Minutes later, Rhodes sent a message to a group of sworn-in people that people were “knocking on the door,” according to text shown in court. He then called Meggs and Michael Greene, Jan, who was charged separately and described in court as the oath-keeper. 6 Head of Operations. The three only talked for a minute on the conference call.
Investigators were unable to obtain the contents of the 2:32 p.m. call, but Drew testified that during the call, Meggs began leading his team of Oathkeepers upstairs in a single-column “stack”. Five minutes later, the door was forcibly opened from the inside, and the first member of the Oathkeeper walked in with a large crowd.
Inside the building, Ohio defendant Jessica Watkins recounted their progress on the walkie-talkie-style phone app.
“We’re on the mezzanine. We’re in the main dome now. We’re rocking,” she said, while others with her said they had taken over.
“Breaking into the Capitol,” Green wrote to an unnamed person at 3:06 p.m.
Drew also showed jurors new information until January 1. 6 Involves Rhodes, SoRelle, and other pledgers, where Rhodes explicitly calls for violence to stop Joe Biden Since taking office. Rhodes argues that the plans merely prepare for the possibility that President Trump could use his group as a legitimate militia under the Insurrection Act. But on a December. In a text message on the 10th, Rhodes said that if Trump does not act, “we will have to revolt (rebellion).”
Green and SoRelle have pleaded not guilty; Alexander, Jones and Stone have not been charged with any crime.

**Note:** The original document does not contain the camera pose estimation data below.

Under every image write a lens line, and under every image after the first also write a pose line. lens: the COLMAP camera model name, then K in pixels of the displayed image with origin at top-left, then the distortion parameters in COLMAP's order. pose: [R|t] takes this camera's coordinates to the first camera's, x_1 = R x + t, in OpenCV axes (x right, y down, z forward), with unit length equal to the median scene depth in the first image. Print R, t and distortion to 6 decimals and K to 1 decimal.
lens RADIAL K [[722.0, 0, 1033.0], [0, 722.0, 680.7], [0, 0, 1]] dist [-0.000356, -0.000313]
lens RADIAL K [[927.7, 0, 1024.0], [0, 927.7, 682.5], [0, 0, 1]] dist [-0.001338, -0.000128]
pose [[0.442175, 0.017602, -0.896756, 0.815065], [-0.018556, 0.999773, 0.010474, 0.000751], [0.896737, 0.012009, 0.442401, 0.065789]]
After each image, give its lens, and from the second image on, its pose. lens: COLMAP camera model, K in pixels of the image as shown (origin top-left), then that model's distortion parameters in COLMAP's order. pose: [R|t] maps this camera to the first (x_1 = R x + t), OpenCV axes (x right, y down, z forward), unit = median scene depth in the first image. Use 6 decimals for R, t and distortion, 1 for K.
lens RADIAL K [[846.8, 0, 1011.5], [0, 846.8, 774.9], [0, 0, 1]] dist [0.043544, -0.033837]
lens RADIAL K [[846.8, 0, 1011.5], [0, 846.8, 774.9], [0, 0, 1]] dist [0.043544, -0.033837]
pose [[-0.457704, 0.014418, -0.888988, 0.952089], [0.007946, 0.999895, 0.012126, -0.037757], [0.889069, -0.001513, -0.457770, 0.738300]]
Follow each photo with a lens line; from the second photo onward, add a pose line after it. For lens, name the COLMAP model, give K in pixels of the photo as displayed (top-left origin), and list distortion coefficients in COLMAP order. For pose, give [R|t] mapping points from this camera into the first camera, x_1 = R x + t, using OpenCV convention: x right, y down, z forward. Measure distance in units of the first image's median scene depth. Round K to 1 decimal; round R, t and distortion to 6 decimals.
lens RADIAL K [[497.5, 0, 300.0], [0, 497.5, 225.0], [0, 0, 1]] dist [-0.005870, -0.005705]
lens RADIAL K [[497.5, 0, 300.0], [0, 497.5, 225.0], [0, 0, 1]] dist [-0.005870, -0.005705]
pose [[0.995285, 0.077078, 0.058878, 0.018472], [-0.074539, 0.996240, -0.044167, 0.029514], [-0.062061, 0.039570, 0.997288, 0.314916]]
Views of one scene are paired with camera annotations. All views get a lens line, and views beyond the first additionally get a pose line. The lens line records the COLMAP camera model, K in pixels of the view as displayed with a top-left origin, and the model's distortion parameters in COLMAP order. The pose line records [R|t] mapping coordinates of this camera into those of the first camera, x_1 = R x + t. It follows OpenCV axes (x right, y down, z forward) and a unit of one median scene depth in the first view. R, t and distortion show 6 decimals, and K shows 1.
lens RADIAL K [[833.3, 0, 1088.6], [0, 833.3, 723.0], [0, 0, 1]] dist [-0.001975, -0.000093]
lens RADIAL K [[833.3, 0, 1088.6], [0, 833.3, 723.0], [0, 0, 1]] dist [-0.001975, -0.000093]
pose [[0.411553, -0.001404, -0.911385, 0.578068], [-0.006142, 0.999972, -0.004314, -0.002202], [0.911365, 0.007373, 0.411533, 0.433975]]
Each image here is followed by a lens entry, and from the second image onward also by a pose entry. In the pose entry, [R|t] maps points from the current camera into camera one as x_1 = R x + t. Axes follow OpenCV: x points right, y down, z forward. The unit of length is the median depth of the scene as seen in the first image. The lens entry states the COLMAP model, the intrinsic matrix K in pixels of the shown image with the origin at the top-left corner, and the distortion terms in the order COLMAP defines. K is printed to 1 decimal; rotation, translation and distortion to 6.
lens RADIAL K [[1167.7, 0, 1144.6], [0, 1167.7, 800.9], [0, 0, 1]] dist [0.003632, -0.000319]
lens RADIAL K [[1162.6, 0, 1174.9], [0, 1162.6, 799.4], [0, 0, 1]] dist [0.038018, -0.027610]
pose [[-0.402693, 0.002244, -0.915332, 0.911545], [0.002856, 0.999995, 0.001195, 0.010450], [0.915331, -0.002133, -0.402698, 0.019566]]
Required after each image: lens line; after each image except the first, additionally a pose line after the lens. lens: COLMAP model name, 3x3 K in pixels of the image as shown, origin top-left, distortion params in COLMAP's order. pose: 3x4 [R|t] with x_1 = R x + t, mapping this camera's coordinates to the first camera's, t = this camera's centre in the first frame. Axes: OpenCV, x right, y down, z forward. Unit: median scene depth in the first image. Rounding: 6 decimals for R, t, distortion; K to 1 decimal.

Rhodes’ defense attorney James Lee Bright argues the defendant’s remarks are just ‘bagging,’ the government’s criminal intent charge There are signs that oathkeepers err around the Capitol, confused and unable to be reached by phone or in person. Due to poor cell phone reception, some text messages were not received until hours later. At one point Rhodes incorrectly described himself as being on the south side of the Capitol. An oathkeeper has lost track of his car.
“All these people from out of town don’t know where they are,” Bright said. “It’s hard to guide your troops when you don’t know where they are.”
Inside the Capitol, video played in court showed that the group of sworn-in people on trial did not damage property or assault officers, although jurors saw them shove riot police to guard the Senate chamber.
As the Rapid Response Force team waited outside Washington, D.C., Bright stressed that Rhodes “never called” them and determined during cross-examination that the oath guards were not charged with violating any gun laws.
“So armed rebellion is unarmed?” Bright asked FBI agent Sylvia Hilgmann.
Hilgmann replied: “The armed rebellion is not over.”